Background: Timing of tracheostomy in COVID-19 patients supported with extracorporeal oxygenation membrane (ECMO) remains unclear. This study aims to compare the short-term outcomes in early (≤7 days from ECMO insertion) (ET) versus late (LT) tracheostomy. Methods: Charts of COVID-19 patients with tracheostomy from 2020 to 2021 were reviewed, retrospectively. Primary endpoint was in-hospital mortality. Secondary endpoints were analgesics/sedatives doses, length of treatment (LOT), and initiation of physiotherapy (PT).
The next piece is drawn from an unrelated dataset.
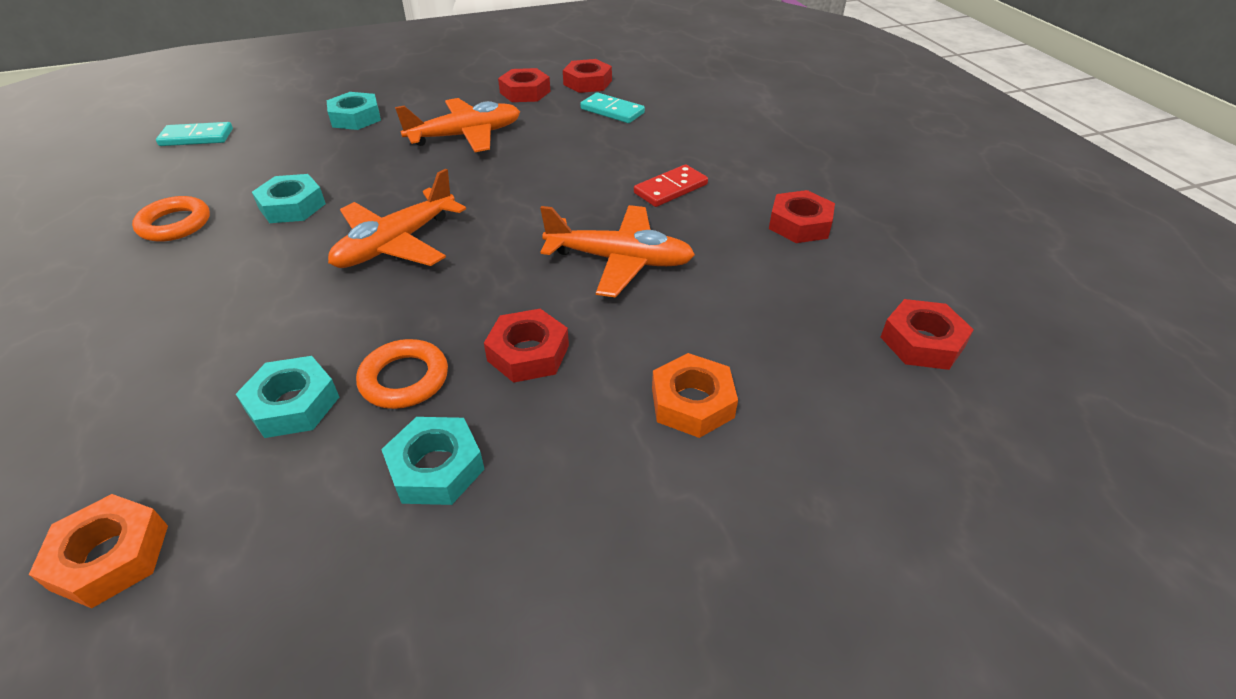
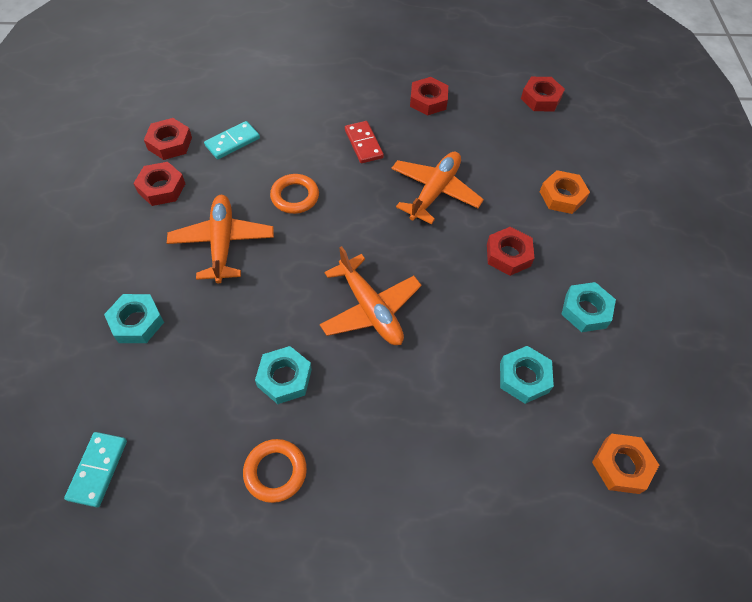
camera: 75 degrees left, 15 degrees up
(404, 379) = (515, 318): orange ring -> orange ring (295, 196)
Results: Eight patients with ET were compared to six patients with LT. Mean age was 41.4±12.5 (ET) and 49.5±6.9 (LT) years. In both groups, 50% were male with comparable BMI. Twelve patients received venovenous (VV) and two received veno-arterial (VA) ECMO. Tracheostomy post ECMO cannulation was performed in 12 [ET:6(75%);LT:6(100%)] patients, whereas in the remaining two patients, it was performed immediately after initiation of ECMO support. Average duration of ECMO support was 48.0±21.3 (ET) than 42.2±27.0 (LT) days, P=0.34. Requirement of sedatives before [ET:6.4±4.6;LT:9.3±5.3;P=0.15] and after [ET:21.6±11.9;LT:12.2±14.0;P=0.11] along with analgesics before [ET:6.3±4.9;LT:7.0±6.5;P=0.41] and after [ET:19.0±6.9;LT:14.8±15.5;P=0.28] tracheostomy was comparable. No difference was observed in the LOT during sedatives/ analgesics dosing after tracheostomy. However, the LOT before tracheostomy was significantly longer in sedatives [ET:2.9±3.1;LT:11.8±6.2, P<0.01] and analgesics [ET:2.9±2.8;LT:9.8±3.5, P<0.01], explained by the longer interval between ECMO insertion and tracheostomy in LT group. Compared to LT, number of days from ECMO insertion to first PT session was significantly shorter in ET patients [ET:13.6±5.6;LT:26.5±4.5, P<0.01]. In-hospital mortality rate was 21.4% [ET:1(13%);LT:2(33%), P=0.33] patients with comparable ICU stay [ET:56.9±18.6;LT:50.2±26.4, P=0.30] between groups. Conclusion: Although the advantages of ET to reduce the requirement of analgesics and sedatives amongst COVID19 patients supported with ECMO were like LT group, ET was associated with early initiation of PT and improved survival.